In about 80 countries, merely informing people of universal human rights violations, let alone advocating that they be stopped, is synonymous with major risk (see the latest annual reports from the Observatory for the Protection of Human Rights Defenders, https://wearenotafraid.org/en
Those engaged in such activities risk being falsely prosecuted and arbitrarily detained, unfairly convicted, tortured and subjected to cruel, inhumane or degrading treatment. NGOs, independent media outlets and their staff face risks of assassination, suspension, dissolution, and being labelled by vigilante groups as traitors, apostates, terrorists, separatists or extremists.
There is now an urgent need to challenge the twenty or so oppressors of freedom of conscience who rushed to Paris to proclaim their condemnation of terrorism. These leaders need to be reminded that countering this phenomenon requires guaranteeing people their freedoms. These leaders have returned from Paris even more determined to continue their liberty-strangling practices.
Since that day, several demonstrations took part acrosqs the world, in protest against the support given to the French satirical newspaper. While the right to peacefully demonstrate one’s religion or belief is inalienable, we deplore the attacks that have arisen on such occasion against the Christian community opf Niger, or against other minorities in other parts of the world. They are unacceptable. Other such demonstrations, like that organised by Ramazan Kadyrov in Grozny on 19 January, merely seek to exploit religion for political ends.We expect more than declarations from world leaders. We expect unprecedented international mobilisation, as well as the staunch defence of those repressed for defending freedom of expression and religion or belief.
It is essential to discern to what extent so-called anti-terrorist policies developed since 11 September 2001 have contributed to the spectacular rise in ideological movements founded on terror.Images of Guantanamo Bay and Abu Gharib have not only fuelled terror but have aided terrorists to form their own macabre organisations culminating in the staged hostage executions carried out by Daesh.
Some “democratic” leaders have sought to legitimise serious human rights abuse, like the use of torture. It is inconceivable that arbitrary detention and torture in secret centres, extraordinary rendition, summary executions carried out via drone strikes, the massive interception of personal data, and absolute impunity for the authors of these practices would not provide fodder for terrorist recruiters. Such acts enhance the attractiveness of their deadly business and trivialize human rights abuse.
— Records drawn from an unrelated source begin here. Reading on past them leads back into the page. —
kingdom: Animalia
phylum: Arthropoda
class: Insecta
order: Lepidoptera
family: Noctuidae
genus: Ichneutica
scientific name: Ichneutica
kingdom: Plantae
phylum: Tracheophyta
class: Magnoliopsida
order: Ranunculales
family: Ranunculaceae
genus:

Honest assessment is also required into the patent failure of the invasion and occupation of Iraq since 2003, the dramatic failure to prevent the Syrian tragedy for almost four years, and the need to promote a just and lasting solution to the Israeli-Palestinian conflict. The global perception of injustice surrounding the permanent colonisation of the Palestinian territories has not only fuelled justified criticisms of a double standard, but also jihadist recruitment networks. It is the responsibility of governments to recognise and, above all, find ways to address this situation.True democracy is not a matter of rhetoric. It is the ongoing duty owed by leaders to their fellow citizens to realise human rights and ensure effective freedom, including the right to security, especially in the most difficult of times See FIDH report « Counter-terrorism measures and human rights : keys to compatibility », Octobre 2005)
Discerning how to resist the temptation to engage in “Patriot Act-ism”, to enhance security whilst protecting freedoms rather than restricting them, may very well be the challenge at hand. We believe that the necessary condition for achieving critical results are educating our youth on citizenship, gender equality, fighting against social inequality and promoting universal human rights, within societies which welcome each and every one, whichever their religious or philosophical beliefs.